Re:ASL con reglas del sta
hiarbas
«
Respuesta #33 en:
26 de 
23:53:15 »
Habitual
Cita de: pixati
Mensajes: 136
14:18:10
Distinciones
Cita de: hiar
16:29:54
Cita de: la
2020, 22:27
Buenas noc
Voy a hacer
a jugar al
---
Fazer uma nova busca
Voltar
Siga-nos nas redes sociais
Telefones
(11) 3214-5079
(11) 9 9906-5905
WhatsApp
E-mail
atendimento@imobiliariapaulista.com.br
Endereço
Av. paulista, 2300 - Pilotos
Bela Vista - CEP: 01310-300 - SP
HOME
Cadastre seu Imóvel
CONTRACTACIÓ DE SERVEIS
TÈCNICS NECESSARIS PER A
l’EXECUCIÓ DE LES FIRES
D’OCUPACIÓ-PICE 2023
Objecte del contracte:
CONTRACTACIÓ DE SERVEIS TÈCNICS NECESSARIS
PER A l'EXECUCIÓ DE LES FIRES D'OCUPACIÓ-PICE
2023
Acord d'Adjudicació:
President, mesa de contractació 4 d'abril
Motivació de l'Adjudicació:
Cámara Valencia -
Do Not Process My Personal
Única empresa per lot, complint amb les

• [Goal of the exercise]
Report all lines in the listing above that contain the word "SERVEIS".

• [Written solution]
CONTRACTACIÓ DE SERVEIS
CONTRACTACIÓ DE SERVEIS TÈCNICS NECESSARIS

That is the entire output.